Hace años que Joaquín Sabina solo es noticia por sus problemas de salud. Desde el 14 de septiembre de 1999, fecha de publicación de un monumento sonoro bautizado con la antítesis «19 días y 500 noches», el vecino más célebre de las noches de Madrid hace frente a la única enfermedad sin cura de la mejor manera posible: escribiendo canciones y cancelando conciertos ante el imparable efecto de la gravedad.

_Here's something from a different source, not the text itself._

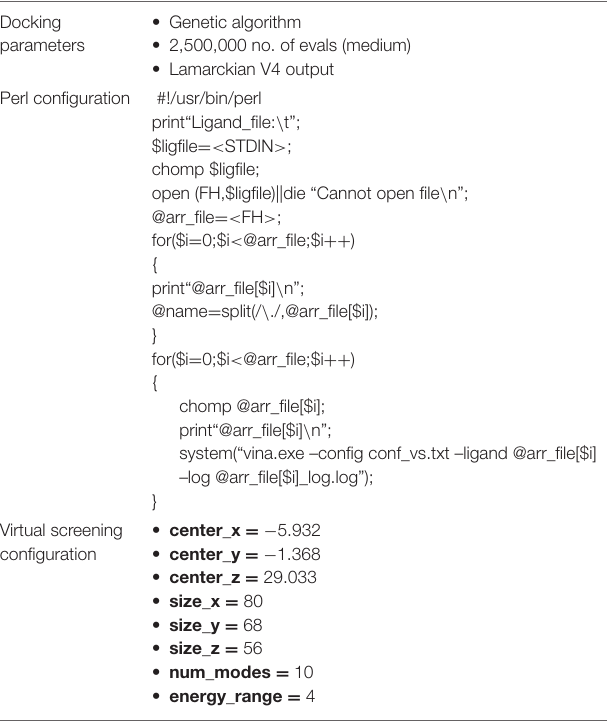
TABLE 1 | Blind docking simulation parameters and virtual screening configuration using Autodock Vina. Docking parameters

Los demás, inmersos en el mismo proceso, pero con algunos años de retraso—y por lo tanto de ventaja—, asistimos al declive de su voz preguntándonos si la culpa en realidad no será de él, sino de esta ciudad en permanente huida hacia el amanecer de la Gran Vía, con sus barras en las que se alterna un sol y sombra con la leche de soja, sus jóvenes (sin calcetines) en búsqueda de un mar convertido en anhelo inmortal con la muerte en ambulancias amarillas. ¡Y qué decir de sus servilletas por el suelo!
A pesar del lento progreso, «Pongamos que hablo de Madrid» suena distinta en 2020, precisamente porque la ciudad es perfectamente intercambiable por cualquier otra (pequeña) gran capital anuncio, de la misma forma que Joaquín es la inabarcable sombra de un hombre fino que continúa haciendo eso que ama por encima de la blanca y el tequila, de los colchones y el olvido… para no darle la razón a los espejos. Madrid le costará la vida a un tal Sabina. Mejor que nuestro héroe no se entere qué ha sido de ella.